Exercise text:

****************************************

The Supreme Court just ended its term with two 5-4 decisions on controversial, hot-button issues, so there's bound to be a lot of analysis about the "divided" court. But here's something you might not be aware of:

The court has agreed unanimously in more than 66 percent of its cases this term (and that figure holds even if Monday’s remaining two cases, on the Affordable Care Act’s contraceptive coverage and on public-sector unions, are not unanimous). The last year this happened was 1940.

The justices’ ability to cross partisan divides and find common ground in their bottom-line judgment in roughly two-thirds of their cases — including the two decisions handed down Thursday, restricting the president’s ability to issue recess appointments during brief breaks in the Senate’s work, and striking down a Massachusetts ban on protests near abortion clinics — should remind us that even in this hyperpartisan age, there is a difference between law and politics.

Unanimity is important because it signals that the justices can rise above their differences and interpret the law without partisanship.

That point about the difference betweeen the law and politics is an important one, and the author himself seems to forget it a few paragraphs later when he wonders if the court can provide a useful lesson for how others can get along:

This path, of trying to forge places of agreement even among people who are inclined to disagree, is the essence of what the American experiment is all about. In an era when the leadership of the House of Representatives is suing the president, when people across the aisle cannot even be in the same room with one another, the modesty and cultivated collegiality of the nine members of the Supreme Court this year remind us all that there is another way.

****************************************

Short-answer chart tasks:

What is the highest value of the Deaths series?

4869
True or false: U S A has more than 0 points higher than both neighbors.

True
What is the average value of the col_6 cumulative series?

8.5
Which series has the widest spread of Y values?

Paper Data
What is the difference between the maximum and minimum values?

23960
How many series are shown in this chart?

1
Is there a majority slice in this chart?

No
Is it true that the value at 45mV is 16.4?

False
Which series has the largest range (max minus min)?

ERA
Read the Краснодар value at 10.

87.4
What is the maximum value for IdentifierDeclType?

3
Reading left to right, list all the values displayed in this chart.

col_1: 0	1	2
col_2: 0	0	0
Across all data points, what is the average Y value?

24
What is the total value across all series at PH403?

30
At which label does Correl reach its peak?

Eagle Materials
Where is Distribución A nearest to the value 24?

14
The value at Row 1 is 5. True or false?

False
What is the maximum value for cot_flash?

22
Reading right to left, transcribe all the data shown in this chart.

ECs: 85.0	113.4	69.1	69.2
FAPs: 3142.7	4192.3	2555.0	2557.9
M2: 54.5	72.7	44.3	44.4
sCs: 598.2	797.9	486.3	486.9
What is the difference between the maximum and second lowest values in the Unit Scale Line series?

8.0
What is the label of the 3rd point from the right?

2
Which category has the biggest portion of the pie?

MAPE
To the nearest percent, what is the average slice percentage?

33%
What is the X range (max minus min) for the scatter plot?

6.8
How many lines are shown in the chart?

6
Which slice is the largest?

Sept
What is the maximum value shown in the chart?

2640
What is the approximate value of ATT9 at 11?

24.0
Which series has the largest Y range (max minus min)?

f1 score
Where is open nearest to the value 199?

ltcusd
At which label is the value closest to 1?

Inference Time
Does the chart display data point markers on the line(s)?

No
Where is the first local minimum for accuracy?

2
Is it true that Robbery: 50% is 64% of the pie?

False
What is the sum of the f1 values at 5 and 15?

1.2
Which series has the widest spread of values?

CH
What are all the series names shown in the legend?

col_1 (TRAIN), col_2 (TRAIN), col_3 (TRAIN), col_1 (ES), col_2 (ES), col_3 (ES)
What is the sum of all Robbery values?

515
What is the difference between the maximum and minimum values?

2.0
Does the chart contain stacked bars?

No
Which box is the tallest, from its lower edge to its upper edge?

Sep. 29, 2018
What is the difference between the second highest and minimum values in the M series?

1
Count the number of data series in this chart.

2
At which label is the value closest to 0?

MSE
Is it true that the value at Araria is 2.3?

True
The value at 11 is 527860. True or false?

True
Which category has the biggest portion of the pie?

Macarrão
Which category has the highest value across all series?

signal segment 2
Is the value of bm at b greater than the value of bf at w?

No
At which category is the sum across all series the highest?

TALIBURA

****************************************

Problem to solve: Name every individual case that the text on the Supreme Court's term describes by its subject matter.

Answer to the exercise:
- The case on the Affordable Care Act's contraceptive coverage
- The case on public-sector unions
- The decision restricting the president's ability to issue recess appointments during brief breaks in the Senate's work
- The decision striking down a Massachusetts ban on protests near abortion clinics